◆ **Directions**
Output all of the listing, leaving every line exactly as written.

◆ **Records for the exercise**
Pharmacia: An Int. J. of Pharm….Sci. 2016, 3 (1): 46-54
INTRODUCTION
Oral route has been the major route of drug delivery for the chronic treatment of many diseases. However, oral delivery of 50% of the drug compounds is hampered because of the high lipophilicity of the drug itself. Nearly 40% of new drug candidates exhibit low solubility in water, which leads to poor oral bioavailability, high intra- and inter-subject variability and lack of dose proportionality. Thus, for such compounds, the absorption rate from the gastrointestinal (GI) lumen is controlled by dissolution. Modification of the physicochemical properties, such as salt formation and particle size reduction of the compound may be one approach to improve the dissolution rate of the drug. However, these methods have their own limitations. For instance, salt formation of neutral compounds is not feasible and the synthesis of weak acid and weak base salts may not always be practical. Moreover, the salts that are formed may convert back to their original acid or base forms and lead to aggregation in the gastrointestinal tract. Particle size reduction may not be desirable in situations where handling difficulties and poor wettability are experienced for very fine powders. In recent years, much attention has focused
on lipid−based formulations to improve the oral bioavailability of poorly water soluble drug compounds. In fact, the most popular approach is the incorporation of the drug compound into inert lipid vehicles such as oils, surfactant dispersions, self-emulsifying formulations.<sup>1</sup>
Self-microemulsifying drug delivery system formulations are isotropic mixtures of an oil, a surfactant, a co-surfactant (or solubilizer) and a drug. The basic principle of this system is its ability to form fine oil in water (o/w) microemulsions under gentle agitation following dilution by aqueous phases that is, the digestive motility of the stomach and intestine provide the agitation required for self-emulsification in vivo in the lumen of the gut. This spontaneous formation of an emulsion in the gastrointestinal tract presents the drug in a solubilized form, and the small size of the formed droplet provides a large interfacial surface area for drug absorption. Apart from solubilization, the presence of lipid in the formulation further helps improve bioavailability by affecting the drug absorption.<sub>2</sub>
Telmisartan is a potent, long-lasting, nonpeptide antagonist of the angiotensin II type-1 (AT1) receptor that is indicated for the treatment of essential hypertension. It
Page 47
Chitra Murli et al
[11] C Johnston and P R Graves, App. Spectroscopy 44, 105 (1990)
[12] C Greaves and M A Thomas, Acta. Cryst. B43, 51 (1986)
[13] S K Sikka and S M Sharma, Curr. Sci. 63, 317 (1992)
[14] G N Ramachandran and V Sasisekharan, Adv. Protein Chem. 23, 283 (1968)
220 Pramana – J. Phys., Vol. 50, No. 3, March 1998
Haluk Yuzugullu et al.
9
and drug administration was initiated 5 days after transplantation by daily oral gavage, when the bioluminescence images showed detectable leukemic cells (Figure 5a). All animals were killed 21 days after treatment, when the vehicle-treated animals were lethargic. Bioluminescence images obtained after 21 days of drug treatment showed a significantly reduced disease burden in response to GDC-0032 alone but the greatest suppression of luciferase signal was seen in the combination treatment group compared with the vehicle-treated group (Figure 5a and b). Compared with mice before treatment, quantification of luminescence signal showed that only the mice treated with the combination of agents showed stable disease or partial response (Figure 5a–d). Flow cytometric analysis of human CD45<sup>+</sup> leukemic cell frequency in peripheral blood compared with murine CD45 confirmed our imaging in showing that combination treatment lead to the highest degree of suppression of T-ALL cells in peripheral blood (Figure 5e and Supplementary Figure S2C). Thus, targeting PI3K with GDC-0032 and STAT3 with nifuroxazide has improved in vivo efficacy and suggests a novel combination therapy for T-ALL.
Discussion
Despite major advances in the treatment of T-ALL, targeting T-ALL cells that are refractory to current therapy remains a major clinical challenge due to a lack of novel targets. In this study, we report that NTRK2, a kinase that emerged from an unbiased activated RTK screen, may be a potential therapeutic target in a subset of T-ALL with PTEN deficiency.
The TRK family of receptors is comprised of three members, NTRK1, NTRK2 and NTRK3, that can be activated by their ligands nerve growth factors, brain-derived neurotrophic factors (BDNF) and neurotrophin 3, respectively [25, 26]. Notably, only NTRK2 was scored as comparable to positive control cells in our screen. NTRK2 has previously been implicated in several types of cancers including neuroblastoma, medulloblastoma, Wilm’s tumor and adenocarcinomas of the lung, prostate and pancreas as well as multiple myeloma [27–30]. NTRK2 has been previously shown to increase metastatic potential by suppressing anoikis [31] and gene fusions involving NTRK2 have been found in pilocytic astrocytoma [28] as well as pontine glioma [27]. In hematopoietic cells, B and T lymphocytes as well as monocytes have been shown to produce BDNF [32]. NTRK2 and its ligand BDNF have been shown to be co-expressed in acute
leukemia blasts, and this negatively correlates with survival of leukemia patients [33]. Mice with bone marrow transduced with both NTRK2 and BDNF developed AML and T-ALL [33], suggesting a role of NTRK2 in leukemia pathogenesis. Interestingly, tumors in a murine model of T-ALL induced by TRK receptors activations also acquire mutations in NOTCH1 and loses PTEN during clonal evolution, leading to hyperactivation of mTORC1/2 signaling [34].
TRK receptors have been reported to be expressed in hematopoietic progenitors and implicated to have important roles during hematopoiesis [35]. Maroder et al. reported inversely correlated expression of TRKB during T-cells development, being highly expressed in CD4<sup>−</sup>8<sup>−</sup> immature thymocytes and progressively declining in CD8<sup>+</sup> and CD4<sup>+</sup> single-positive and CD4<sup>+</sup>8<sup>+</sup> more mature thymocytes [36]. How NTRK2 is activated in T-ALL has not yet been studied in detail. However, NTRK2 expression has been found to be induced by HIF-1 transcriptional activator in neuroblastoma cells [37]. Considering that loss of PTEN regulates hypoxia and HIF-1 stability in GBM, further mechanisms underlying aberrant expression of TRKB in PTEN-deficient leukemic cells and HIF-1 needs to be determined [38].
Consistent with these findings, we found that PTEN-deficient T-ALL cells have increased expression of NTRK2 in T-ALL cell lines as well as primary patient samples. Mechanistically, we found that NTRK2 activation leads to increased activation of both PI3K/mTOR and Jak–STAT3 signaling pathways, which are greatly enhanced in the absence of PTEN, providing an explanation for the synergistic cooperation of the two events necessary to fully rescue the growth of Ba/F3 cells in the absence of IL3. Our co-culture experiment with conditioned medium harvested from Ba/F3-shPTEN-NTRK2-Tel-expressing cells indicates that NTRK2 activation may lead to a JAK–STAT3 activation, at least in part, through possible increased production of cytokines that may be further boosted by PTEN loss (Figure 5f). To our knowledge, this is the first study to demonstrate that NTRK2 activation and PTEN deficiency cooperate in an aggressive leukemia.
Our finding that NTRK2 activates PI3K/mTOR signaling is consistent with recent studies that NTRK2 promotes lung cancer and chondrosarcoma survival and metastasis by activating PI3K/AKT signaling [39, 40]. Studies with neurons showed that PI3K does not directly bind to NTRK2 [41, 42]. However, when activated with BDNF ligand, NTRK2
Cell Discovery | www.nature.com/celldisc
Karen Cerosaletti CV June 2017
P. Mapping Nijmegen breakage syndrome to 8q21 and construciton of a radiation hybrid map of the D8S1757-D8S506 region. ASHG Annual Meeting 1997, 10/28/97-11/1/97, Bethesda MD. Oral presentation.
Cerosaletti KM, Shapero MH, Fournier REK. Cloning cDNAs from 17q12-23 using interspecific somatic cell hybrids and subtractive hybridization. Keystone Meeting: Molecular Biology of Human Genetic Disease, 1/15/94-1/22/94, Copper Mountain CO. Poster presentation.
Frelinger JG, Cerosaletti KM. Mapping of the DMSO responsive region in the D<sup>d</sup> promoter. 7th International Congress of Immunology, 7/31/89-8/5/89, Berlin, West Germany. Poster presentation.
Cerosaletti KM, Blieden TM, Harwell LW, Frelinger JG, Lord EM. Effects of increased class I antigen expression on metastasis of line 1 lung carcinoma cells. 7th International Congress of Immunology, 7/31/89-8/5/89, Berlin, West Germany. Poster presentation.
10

◆ **Reply**
Pharmacia: An Int. J. of Pharm….Sci. 2016, 3 (1): 46-54
INTRODUCTION
Oral route has been the major route of drug delivery for the chronic treatment of many diseases. However, oral delivery of 50% of the drug compounds is hampered because of the high lipophilicity of the drug itself. Nearly 40% of new drug candidates exhibit low solubility in water, which leads to poor oral bioavailability, high intra- and inter-subject variability and lack of dose proportionality. Thus, for such compounds, the absorption rate from the gastrointestinal (GI) lumen is controlled by dissolution. Modification of the physicochemical properties, such as salt formation and particle size reduction of the compound may be one approach to improve the dissolution rate of the drug. However, these methods have their own limitations. For instance, salt formation of neutral compounds is not feasible and the synthesis of weak acid and weak base salts may not always be practical. Moreover, the salts that are formed may convert back to their original acid or base forms and lead to aggregation in the gastrointestinal tract. Particle size reduction may not be desirable in situations where handling difficulties and poor wettability are experienced for very fine powders. In recent years, much attention has focused
on lipid−based formulations to improve the oral bioavailability of poorly water soluble drug compounds. In fact, the most popular approach is the incorporation of the drug compound into inert lipid vehicles such as oils, surfactant dispersions, self-emulsifying formulations.<sup>1</sup>
Self-microemulsifying drug delivery system formulations are isotropic mixtures of an oil, a surfactant, a co-surfactant (or solubilizer) and a drug. The basic principle of this system is its ability to form fine oil in water (o/w) microemulsions under gentle agitation following dilution by aqueous phases that is, the digestive motility of the stomach and intestine provide the agitation required for self-emulsification in vivo in the lumen of the gut. This spontaneous formation of an emulsion in the gastrointestinal tract presents the drug in a solubilized form, and the small size of the formed droplet provides a large interfacial surface area for drug absorption. Apart from solubilization, the presence of lipid in the formulation further helps improve bioavailability by affecting the drug absorption.<sub>2</sub>
Telmisartan is a potent, long-lasting, nonpeptide antagonist of the angiotensin II type-1 (AT1) receptor that is indicated for the treatment of essential hypertension. It
Page 47
Chitra Murli et al
[11] C Johnston and P R Graves, App. Spectroscopy 44, 105 (1990)
[12] C Greaves and M A Thomas, Acta. Cryst. B43, 51 (1986)
[13] S K Sikka and S M Sharma, Curr. Sci. 63, 317 (1992)
[14] G N Ramachandran and V Sasisekharan, Adv. Protein Chem. 23, 283 (1968)
220 Pramana – J. Phys., Vol. 50, No. 3, March 1998
Haluk Yuzugullu et al.
9
and drug administration was initiated 5 days after transplantation by daily oral gavage, when the bioluminescence images showed detectable leukemic cells (Figure 5a). All animals were killed 21 days after treatment, when the vehicle-treated animals were lethargic. Bioluminescence images obtained after 21 days of drug treatment showed a significantly reduced disease burden in response to GDC-0032 alone but the greatest suppression of luciferase signal was seen in the combination treatment group compared with the vehicle-treated group (Figure 5a and b). Compared with mice before treatment, quantification of luminescence signal showed that only the mice treated with the combination of agents showed stable disease or partial response (Figure 5a–d). Flow cytometric analysis of human CD45<sup>+</sup> leukemic cell frequency in peripheral blood compared with murine CD45 confirmed our imaging in showing that combination treatment lead to the highest degree of suppression of T-ALL cells in peripheral blood (Figure 5e and Supplementary Figure S2C). Thus, targeting PI3K with GDC-0032 and STAT3 with nifuroxazide has improved in vivo efficacy and suggests a novel combination therapy for T-ALL.
Discussion
Despite major advances in the treatment of T-ALL, targeting T-ALL cells that are refractory to current therapy remains a major clinical challenge due to a lack of novel targets. In this study, we report that NTRK2, a kinase that emerged from an unbiased activated RTK screen, may be a potential therapeutic target in a subset of T-ALL with PTEN deficiency.
The TRK family of receptors is comprised of three members, NTRK1, NTRK2 and NTRK3, that can be activated by their ligands nerve growth factors, brain-derived neurotrophic factors (BDNF) and neurotrophin 3, respectively [25, 26]. Notably, only NTRK2 was scored as comparable to positive control cells in our screen. NTRK2 has previously been implicated in several types of cancers including neuroblastoma, medulloblastoma, Wilm’s tumor and adenocarcinomas of the lung, prostate and pancreas as well as multiple myeloma [27–30]. NTRK2 has been previously shown to increase metastatic potential by suppressing anoikis [31] and gene fusions involving NTRK2 have been found in pilocytic astrocytoma [28] as well as pontine glioma [27]. In hematopoietic cells, B and T lymphocytes as well as monocytes have been shown to produce BDNF [32]. NTRK2 and its ligand BDNF have been shown to be co-expressed in acute
leukemia blasts, and this negatively correlates with survival of leukemia patients [33]. Mice with bone marrow transduced with both NTRK2 and BDNF developed AML and T-ALL [33], suggesting a role of NTRK2 in leukemia pathogenesis. Interestingly, tumors in a murine model of T-ALL induced by TRK receptors activations also acquire mutations in NOTCH1 and loses PTEN during clonal evolution, leading to hyperactivation of mTORC1/2 signaling [34].
TRK receptors have been reported to be expressed in hematopoietic progenitors and implicated to have important roles during hematopoiesis [35]. Maroder et al. reported inversely correlated expression of TRKB during T-cells development, being highly expressed in CD4<sup>−</sup>8<sup>−</sup> immature thymocytes and progressively declining in CD8<sup>+</sup> and CD4<sup>+</sup> single-positive and CD4<sup>+</sup>8<sup>+</sup> more mature thymocytes [36]. How NTRK2 is activated in T-ALL has not yet been studied in detail. However, NTRK2 expression has been found to be induced by HIF-1 transcriptional activator in neuroblastoma cells [37]. Considering that loss of PTEN regulates hypoxia and HIF-1 stability in GBM, further mechanisms underlying aberrant expression of TRKB in PTEN-deficient leukemic cells and HIF-1 needs to be determined [38].
Consistent with these findings, we found that PTEN-deficient T-ALL cells have increased expression of NTRK2 in T-ALL cell lines as well as primary patient samples. Mechanistically, we found that NTRK2 activation leads to increased activation of both PI3K/mTOR and Jak–STAT3 signaling pathways, which are greatly enhanced in the absence of PTEN, providing an explanation for the synergistic cooperation of the two events necessary to fully rescue the growth of Ba/F3 cells in the absence of IL3. Our co-culture experiment with conditioned medium harvested from Ba/F3-shPTEN-NTRK2-Tel-expressing cells indicates that NTRK2 activation may lead to a JAK–STAT3 activation, at least in part, through possible increased production of cytokines that may be further boosted by PTEN loss (Figure 5f). To our knowledge, this is the first study to demonstrate that NTRK2 activation and PTEN deficiency cooperate in an aggressive leukemia.
Our finding that NTRK2 activates PI3K/mTOR signaling is consistent with recent studies that NTRK2 promotes lung cancer and chondrosarcoma survival and metastasis by activating PI3K/AKT signaling [39, 40]. Studies with neurons showed that PI3K does not directly bind to NTRK2 [41, 42]. However, when activated with BDNF ligand, NTRK2
Cell Discovery | www.nature.com/celldisc
Karen Cerosaletti CV June 2017
P. Mapping Nijmegen breakage syndrome to 8q21 and construciton of a radiation hybrid map of the D8S1757-D8S506 region. ASHG Annual Meeting 1997, 10/28/97-11/1/97, Bethesda MD. Oral presentation.
Cerosaletti KM, Shapero MH, Fournier REK. Cloning cDNAs from 17q12-23 using interspecific somatic cell hybrids and subtractive hybridization. Keystone Meeting: Molecular Biology of Human Genetic Disease, 1/15/94-1/22/94, Copper Mountain CO. Poster presentation.
Frelinger JG, Cerosaletti KM. Mapping of the DMSO responsive region in the D<sup>d</sup> promoter. 7th International Congress of Immunology, 7/31/89-8/5/89, Berlin, West Germany. Poster presentation.
Cerosaletti KM, Blieden TM, Harwell LW, Frelinger JG, Lord EM. Effects of increased class I antigen expression on metastasis of line 1 lung carcinoma cells. 7th International Congress of Immunology, 7/31/89-8/5/89, Berlin, West Germany. Poster presentation.
10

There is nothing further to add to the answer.